The lecturing tone annoyed him.

“Okay,” he said. “If it’s not about the money, what is it about?”

“You said that your brother believes that his wife, Bethany, was murdered and that he sees some possible links to Meredith’s death.”

“Let’s leave Deke out of this. His theories about Bethany’s death have nothing to do with our negotiations.”

“I’m not so sure about that,” she said quietly.

“What?”

“In addition to the number and location of the offshore account, I found two other items in Meredith’s safe-deposit box,” Leonora said quietly.

“Where the hell are you going with this?”

“One of the items was a book titled Catalog of Antique Looking Glasses in the Mirror House Collection. It’s over forty years old. There are a lot of black-and-white photos of old mirrors inside.”

He thought about that. “Meredith must have taken it from the library at Mirror House.

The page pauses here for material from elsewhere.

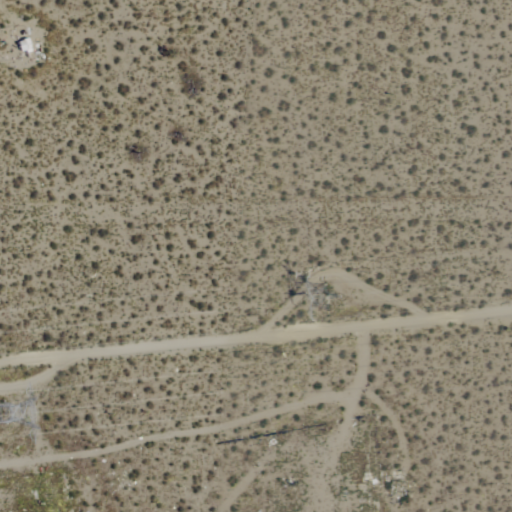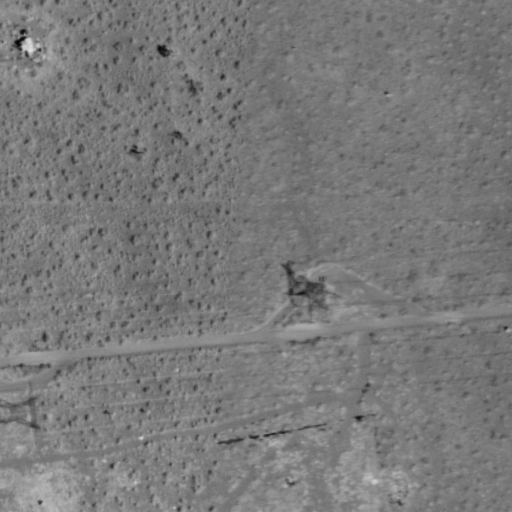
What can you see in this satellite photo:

Wonder why she ripped it off?”

“I have no idea. She had no interest in antique looking glasses as far as I know. There was something else in the box, too. An envelope. It contains photocopies of some clippings of newspaper accounts of an old murder case.”

A twinge of icy premonition drifted through him. “How old?”

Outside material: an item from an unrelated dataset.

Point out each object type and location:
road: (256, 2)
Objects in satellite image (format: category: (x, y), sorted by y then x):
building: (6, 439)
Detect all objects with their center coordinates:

“The murder occurred thirty years ago there in Wing Cove.”

“Thirty years ago? Wait a second—are you talking about the Sebastian Eubanks murder?”

“Yes. Know anything about it?”

“Hell, yes. Not exactly a secret here in town. A local legend, as a matter of fact. Sebastian Eubanks was the son of Nathanial Eubanks, the man who established the original endowment for Eubanks College. The story goes that Nathanial was brilliant but very weird. Committed suicide. His son, Sebastian, was also very, very smart. A mathematician and major-league eccentric. He was shot dead one night at Mirror House some thirty years ago. The murder was never solved.”

“That’s it? That’s all you know?”

“What else is there to know? It happened three decades ago and, as I said, they never caught the killer. It’s not like there’s anyone around who still cares about what happened. The Eubanks family line ended with Sebastian. You say Meredith had some clippings of the story?”